Your instructions → Once the line with "left eye: (851, 317)" is found in the data, output it and each following line exactly, up to and including the line with "left wrist: (158, 647)", and nothing before or after.

Records from a data collection:
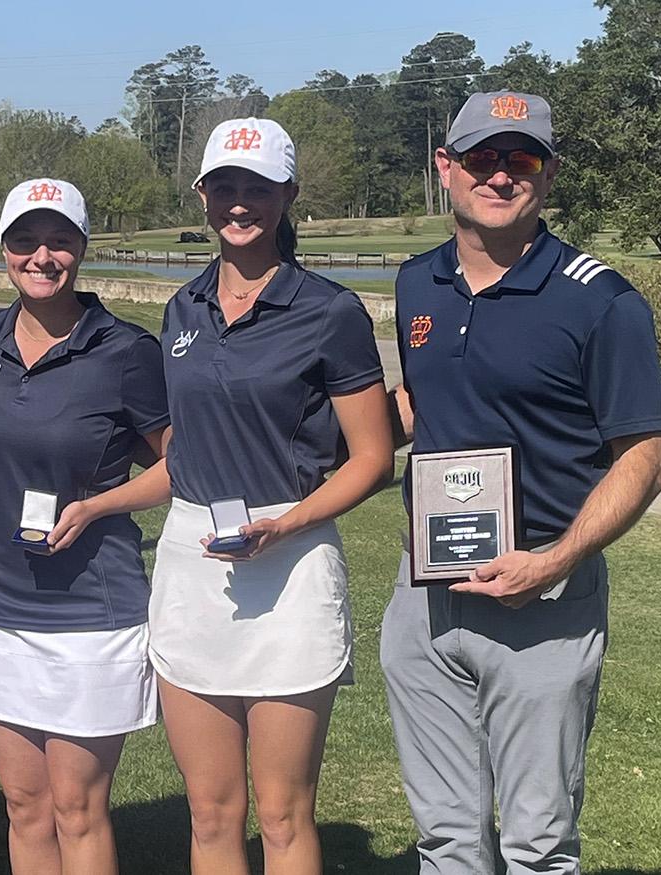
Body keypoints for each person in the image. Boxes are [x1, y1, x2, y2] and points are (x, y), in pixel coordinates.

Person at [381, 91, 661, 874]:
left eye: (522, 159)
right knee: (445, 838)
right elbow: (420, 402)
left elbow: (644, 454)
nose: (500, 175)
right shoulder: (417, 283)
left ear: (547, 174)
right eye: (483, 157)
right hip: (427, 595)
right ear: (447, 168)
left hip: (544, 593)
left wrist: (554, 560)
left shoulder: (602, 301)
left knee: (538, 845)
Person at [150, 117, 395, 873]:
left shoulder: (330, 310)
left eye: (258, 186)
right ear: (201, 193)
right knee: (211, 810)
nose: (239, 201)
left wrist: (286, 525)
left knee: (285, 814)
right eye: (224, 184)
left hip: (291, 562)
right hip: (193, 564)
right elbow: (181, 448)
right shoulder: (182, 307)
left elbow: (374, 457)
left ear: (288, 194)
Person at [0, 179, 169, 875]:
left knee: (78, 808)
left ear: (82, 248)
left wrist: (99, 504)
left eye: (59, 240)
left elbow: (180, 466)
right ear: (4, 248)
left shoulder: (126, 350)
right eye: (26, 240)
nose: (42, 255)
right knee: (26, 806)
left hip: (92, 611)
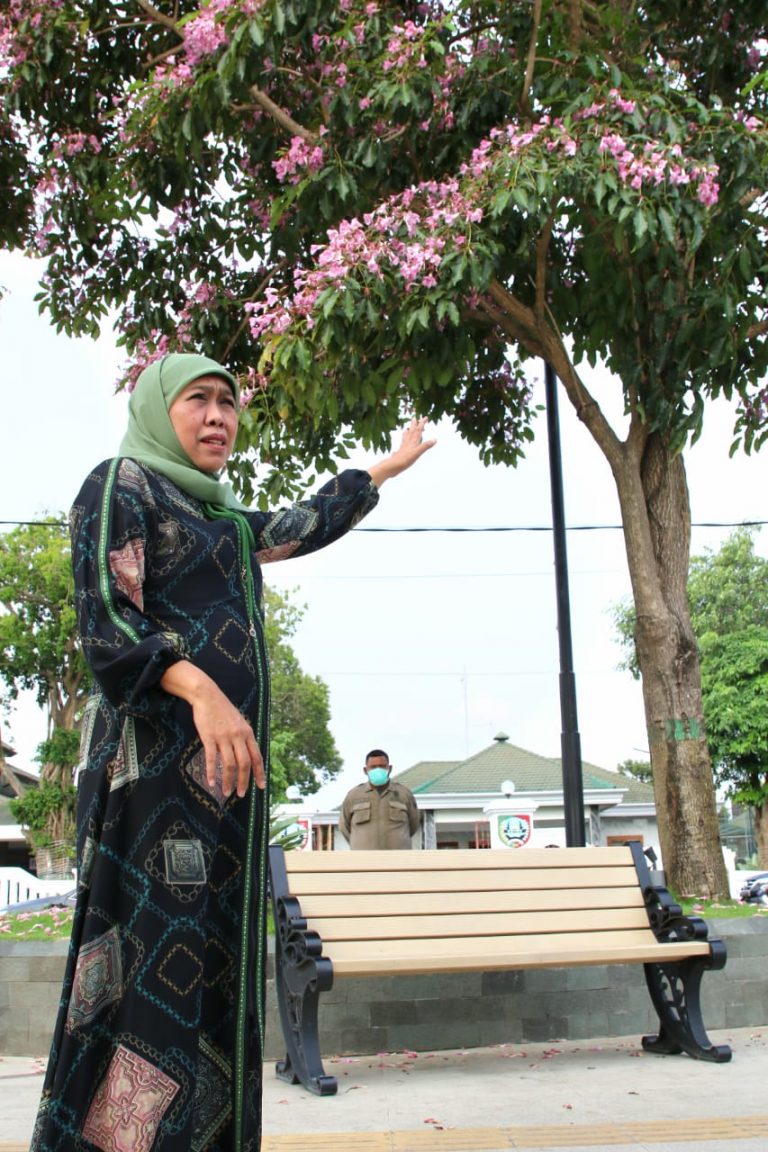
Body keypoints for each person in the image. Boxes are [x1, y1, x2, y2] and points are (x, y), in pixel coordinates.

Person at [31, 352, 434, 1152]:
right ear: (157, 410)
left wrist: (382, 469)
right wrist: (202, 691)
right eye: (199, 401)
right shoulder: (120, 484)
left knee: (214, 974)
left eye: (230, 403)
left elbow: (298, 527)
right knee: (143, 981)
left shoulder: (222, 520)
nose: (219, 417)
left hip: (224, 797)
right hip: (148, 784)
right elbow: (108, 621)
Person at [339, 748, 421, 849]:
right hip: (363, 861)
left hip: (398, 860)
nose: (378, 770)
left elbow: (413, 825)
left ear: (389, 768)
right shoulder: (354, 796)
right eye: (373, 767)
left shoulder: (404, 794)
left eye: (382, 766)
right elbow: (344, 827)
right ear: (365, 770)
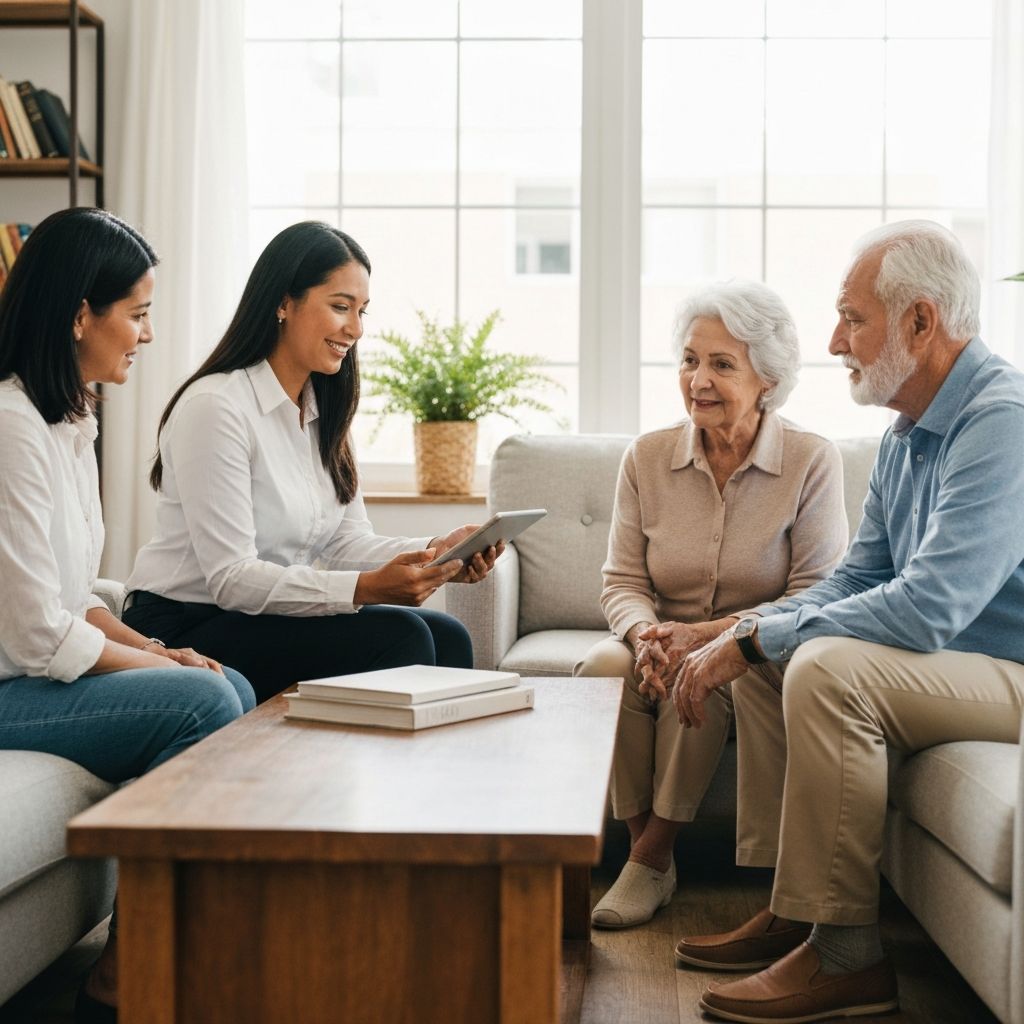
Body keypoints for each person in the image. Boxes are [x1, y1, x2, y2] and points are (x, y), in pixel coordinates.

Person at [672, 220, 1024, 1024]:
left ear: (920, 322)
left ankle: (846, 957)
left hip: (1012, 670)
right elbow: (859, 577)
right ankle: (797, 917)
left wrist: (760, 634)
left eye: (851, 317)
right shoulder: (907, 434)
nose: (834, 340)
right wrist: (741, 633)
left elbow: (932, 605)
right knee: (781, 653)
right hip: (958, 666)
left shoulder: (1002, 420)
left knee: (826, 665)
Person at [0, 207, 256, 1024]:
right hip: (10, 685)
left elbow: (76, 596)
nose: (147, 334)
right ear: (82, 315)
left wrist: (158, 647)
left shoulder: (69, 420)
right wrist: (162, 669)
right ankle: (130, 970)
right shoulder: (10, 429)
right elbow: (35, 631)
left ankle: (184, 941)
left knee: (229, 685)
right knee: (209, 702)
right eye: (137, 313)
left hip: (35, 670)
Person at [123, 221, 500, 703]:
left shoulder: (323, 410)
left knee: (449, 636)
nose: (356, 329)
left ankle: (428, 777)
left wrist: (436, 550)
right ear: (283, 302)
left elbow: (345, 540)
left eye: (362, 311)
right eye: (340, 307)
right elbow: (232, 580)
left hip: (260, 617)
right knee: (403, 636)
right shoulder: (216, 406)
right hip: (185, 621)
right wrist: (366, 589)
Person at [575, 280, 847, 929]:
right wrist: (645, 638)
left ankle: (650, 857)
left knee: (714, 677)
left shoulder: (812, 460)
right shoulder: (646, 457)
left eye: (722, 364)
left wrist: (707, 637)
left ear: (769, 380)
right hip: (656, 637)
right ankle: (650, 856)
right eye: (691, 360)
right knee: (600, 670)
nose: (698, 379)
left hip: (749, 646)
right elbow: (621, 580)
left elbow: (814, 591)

==

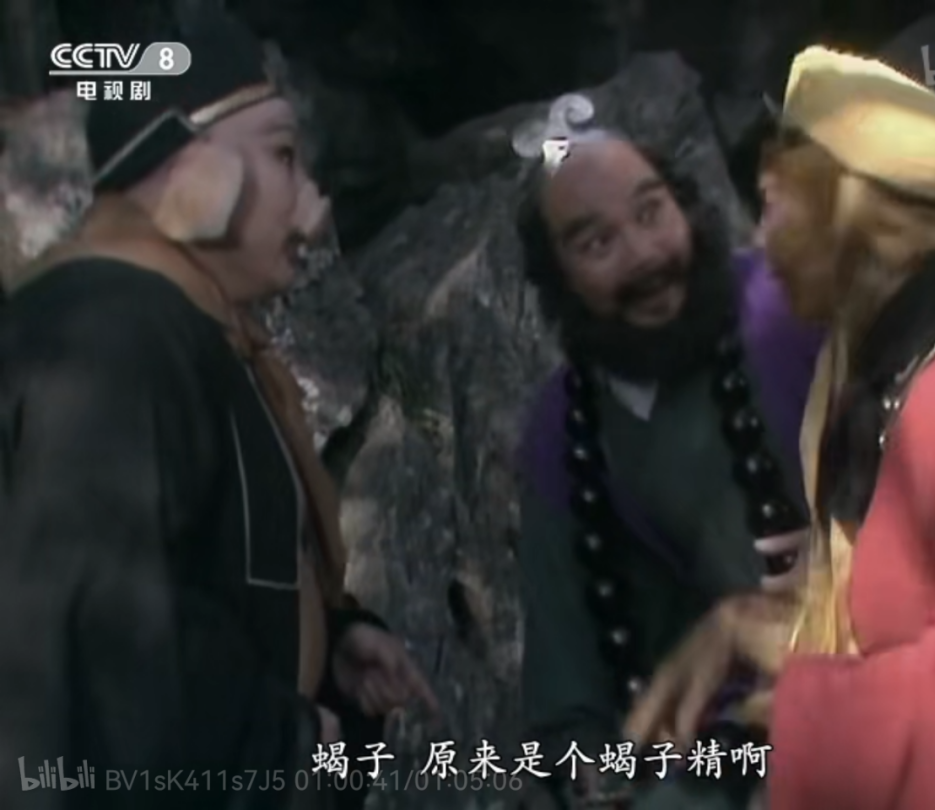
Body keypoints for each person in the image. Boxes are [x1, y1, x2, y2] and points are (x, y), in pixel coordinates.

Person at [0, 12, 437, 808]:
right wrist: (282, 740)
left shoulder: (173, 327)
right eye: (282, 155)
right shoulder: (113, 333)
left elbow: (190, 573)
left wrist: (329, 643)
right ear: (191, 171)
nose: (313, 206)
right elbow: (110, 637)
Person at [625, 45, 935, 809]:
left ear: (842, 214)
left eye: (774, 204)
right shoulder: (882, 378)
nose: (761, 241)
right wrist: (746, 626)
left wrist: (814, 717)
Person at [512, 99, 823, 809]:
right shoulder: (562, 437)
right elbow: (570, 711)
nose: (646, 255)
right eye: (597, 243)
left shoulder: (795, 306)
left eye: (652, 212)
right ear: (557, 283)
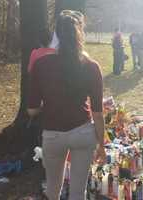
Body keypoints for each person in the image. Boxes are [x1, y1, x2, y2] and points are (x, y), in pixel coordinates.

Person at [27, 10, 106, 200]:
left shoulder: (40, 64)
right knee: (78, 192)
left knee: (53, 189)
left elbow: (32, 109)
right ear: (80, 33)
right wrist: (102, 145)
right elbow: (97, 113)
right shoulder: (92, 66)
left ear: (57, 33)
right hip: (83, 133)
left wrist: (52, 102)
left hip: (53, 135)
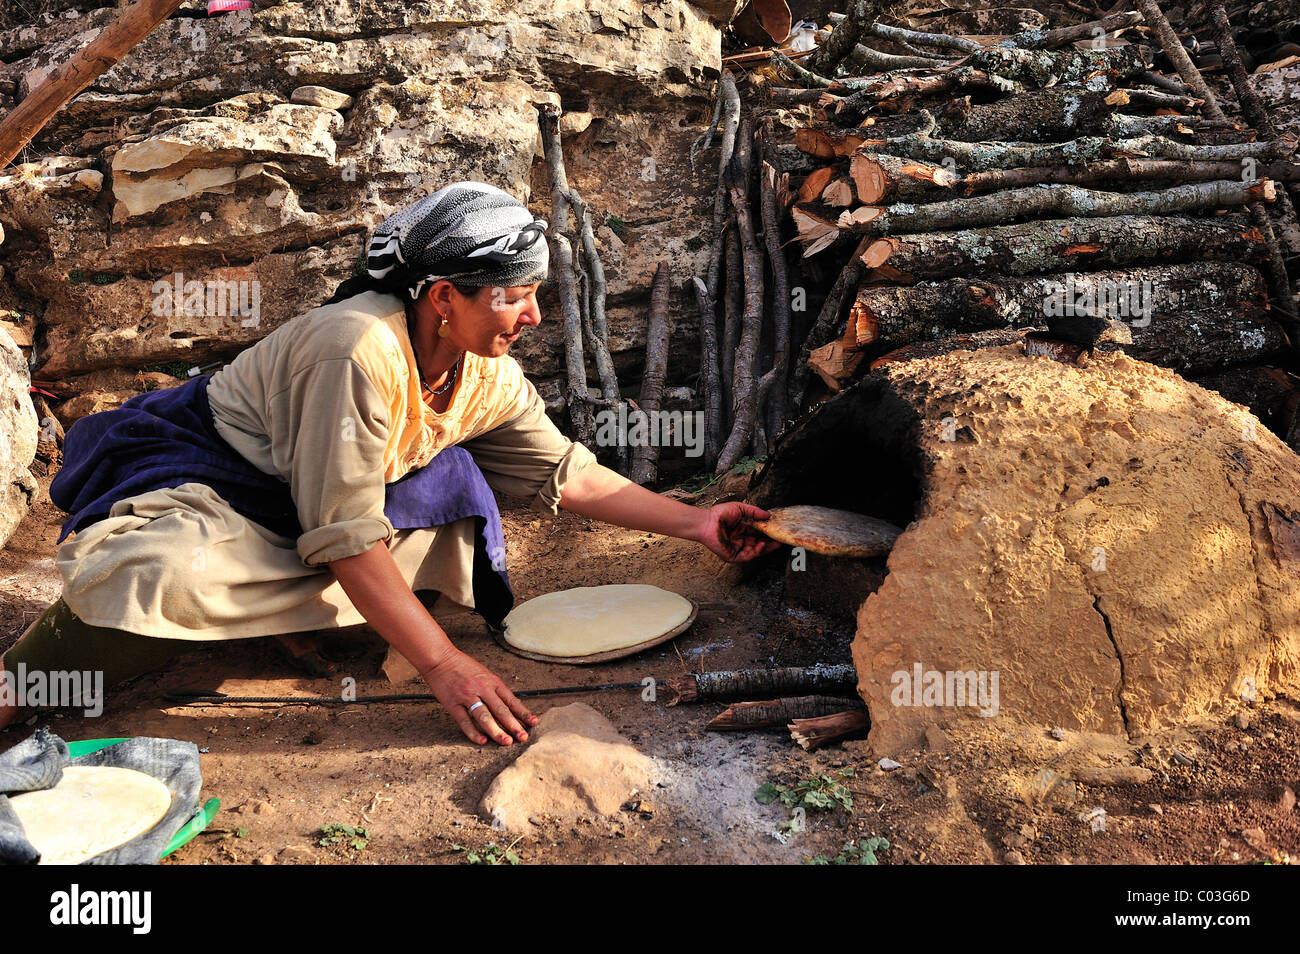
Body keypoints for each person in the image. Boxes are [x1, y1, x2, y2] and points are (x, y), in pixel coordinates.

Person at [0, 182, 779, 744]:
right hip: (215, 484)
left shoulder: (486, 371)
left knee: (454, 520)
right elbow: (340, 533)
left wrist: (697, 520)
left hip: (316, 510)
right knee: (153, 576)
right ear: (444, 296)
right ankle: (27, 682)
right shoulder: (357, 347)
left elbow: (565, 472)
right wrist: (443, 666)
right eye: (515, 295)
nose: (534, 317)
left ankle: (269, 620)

Result of the task →
left eye: (851, 317)
right shoulder: (907, 434)
nose: (834, 340)
right wrist: (741, 633)
left elbow: (932, 605)
right knee: (781, 653)
right hip: (958, 666)
left shoulder: (1002, 420)
left knee: (826, 665)
Person at [0, 207, 256, 1024]:
right hip: (10, 685)
left elbow: (76, 596)
nose: (147, 334)
right ear: (82, 315)
left wrist: (158, 647)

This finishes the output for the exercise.